Sunday, 1 March 2015

Aristotle and Dante Discover the Secrets of the Universe - Benjamin Alire Saenz

Sexuality. Teens get this thrust upon them - one day they are a child, the next things start to happen.  Hair sprouts, voices break, breasts burst, and somehow they have to get through to the other side and become fully formed adults.  That's a big ask at the best of times, besides what is going on in their heads.  Aristotle (that's his second name, for what boy would want to be called Angel?) or Ari for short, is growing up in El Paso, with a Mexican heritage, getting through school, talking to his parents and anyone else who crosses his path in one word sentences.  He's definitely a loner, has no friends, hasn't kissed a girl yet, is the family's "baby", and has three older siblings -twin sisters, old enough to be married with children of their own, and a brother who no-one talks about.  At the local swimming pool one day, Ari hears a voice.  "I can teach you to swim if you like?" - and there is Dante.  Dante who doesn't look like someone from a Mexican background;  Dante who speaks using whole sentences and words Ari has never even come across;  Dante who hates wearing shoes....  and the two become friends in the blink of an eye.

Dante likes boys.  Ari can't wait to kiss a girl.  Somehow this doesn't matter at all, and they spend a lot of time together, discovering life. I want to tell you more, but I want you to read this one, so my story-telling stops here.  Suffice to say, on the way to adulthood, these two find out a lot about themselves, others, and sexuality in general.  They fall out with each other, they fall back in,  their friendship something they both want.
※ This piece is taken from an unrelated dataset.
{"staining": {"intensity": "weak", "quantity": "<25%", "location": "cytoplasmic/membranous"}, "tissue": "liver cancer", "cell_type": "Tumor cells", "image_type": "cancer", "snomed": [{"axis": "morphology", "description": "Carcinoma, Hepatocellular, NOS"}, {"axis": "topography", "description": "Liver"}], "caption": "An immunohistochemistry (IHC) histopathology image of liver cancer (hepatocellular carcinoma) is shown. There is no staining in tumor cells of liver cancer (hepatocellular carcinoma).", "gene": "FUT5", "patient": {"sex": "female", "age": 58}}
Lovely characters in this book.  The boys are well-drawn, one more full of teen angst than the other but both having to face adulthood.  The parents, not perfect but described well, so that you can see that adults have troubling times too.  A couple of girls at school - Ari's friends, although he doesn't realise at first and tries to shake them off.  A couple of family secrets too - when Ari finds out that life can be as difficult for adults as it is for him.

The prize winning author Benjamin Alire Sáenz grew up in New Mexico speaking only Spanish.
He's written several books for children and young adults.  He teaches, so he's in the right place to observe the growing up process and transfer it on to the printed page.  I enjoyed the read - and the reminder of my earlier years.